Commodities in the spotlight after gains in iron ore & base metals
The most solid lead from overseas market was a 0.5% gain in the FTSE 100. Elsewhere, markets were mixed with the Dow fluctuating in and out of positive territory.
A further plunge in the oil price weighed on US markets and there was also volatility within the financial sector.
However, the NASDAQ continued its strong run, hitting an all-time high of 5564 points before closing in the vicinity of 5550 points.
Australian markets are likely to be most affected by movements in commodity prices with the fall in crude continuing to place pressure on energy stocks after the likes of Woodside Petroleum, Santos and Oil Search experienced significant share price declines yesterday.
The other key theme to be played out relates to mining stocks after a surge in the iron ore price overnight, continued gains in gold and silver, as well as good gains in copper, nickel, zinc and lead.
A circa 3% gain in copper which saw it push up towards US$2.60 per pound, combined with positive sentiment towards gold should see copper gold stocks perform well.

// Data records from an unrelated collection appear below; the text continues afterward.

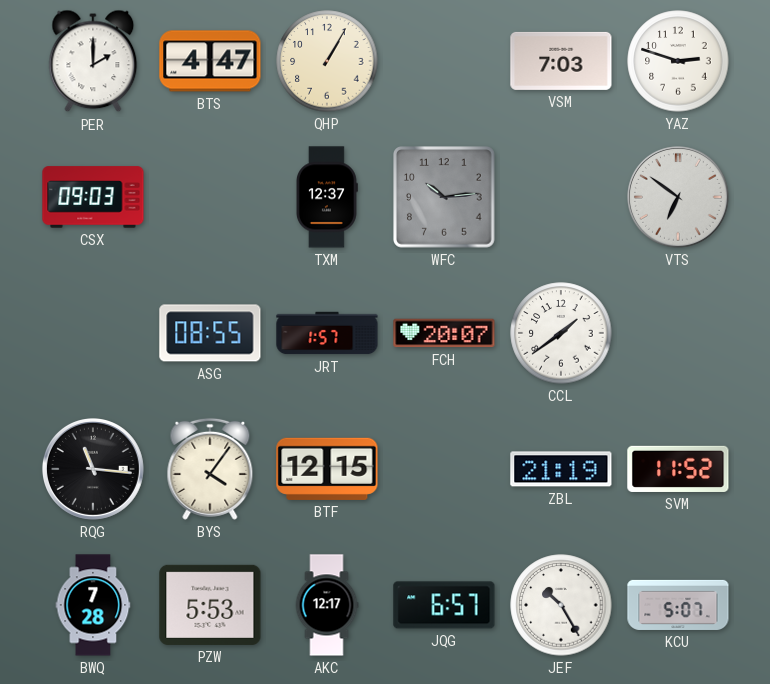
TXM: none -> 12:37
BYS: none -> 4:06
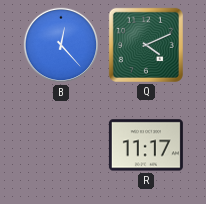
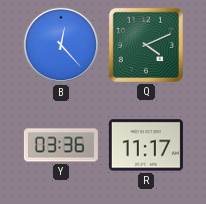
Y: none -> 03:36
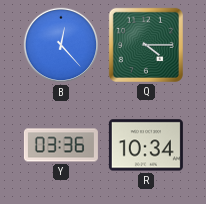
Q: 4:11 -> 4:15
R: 11:17 -> 10:34
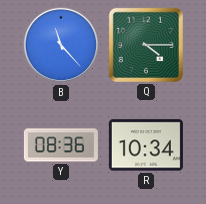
B: 12:23 -> 11:23
Y: 03:36 -> 08:36
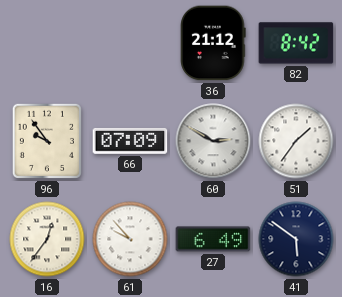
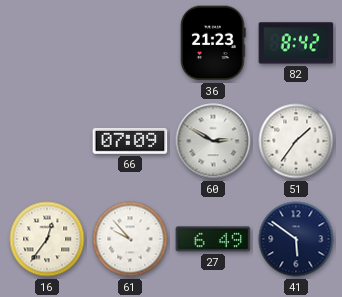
36: 21:12 -> 21:23
96: 9:54 -> none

Sector heavyweights, Newcrest Mining and South32 could be well supported with the likes of Sandfire Resources and Oz Minerals also likely to come under the spotlight. Diversified gold and base metals play, Independence Group, could also be targeted.
In the iron ore space it will be the big three that should experience support. Both Rio Tinto and BHP were up strongly in overseas markets overnight and one would expect Fortescue Metals Group to also be targeted today.
The Australian dollar only strengthened slightly against the US dollar, and is now hovering in the vicinity of US$0.736, suggesting recent support for Australian commodity producers should be sustained.
On the domestic front, analysts will be crunching the numbers on November retail sales data released by the Australian Bureau of Statistics yesterday.
The immediate reaction was poor, particularly towards consumer discretionary stocks, evidenced by a 1.5% decline in the S&P/ASX 200 Consumer Discretionary index (XDJ). Building on this theme, food was one of the few casualties resulting in the Consumer Staples index remaining relatively resilient.
Wesfarmers actually gain ground on a day in which the broader market came off substantially and the S&P/ASX 200 Consumer Staples index (XSJ) was only off 0.5%.
However, one area that performed well in the Consumer Discretionary sector was the clothing, footwear and personal accessory segment with a gain of 1.7%. This could draw attention to Australia’s largest ASX listed specialist footwear group, RCG Corporation.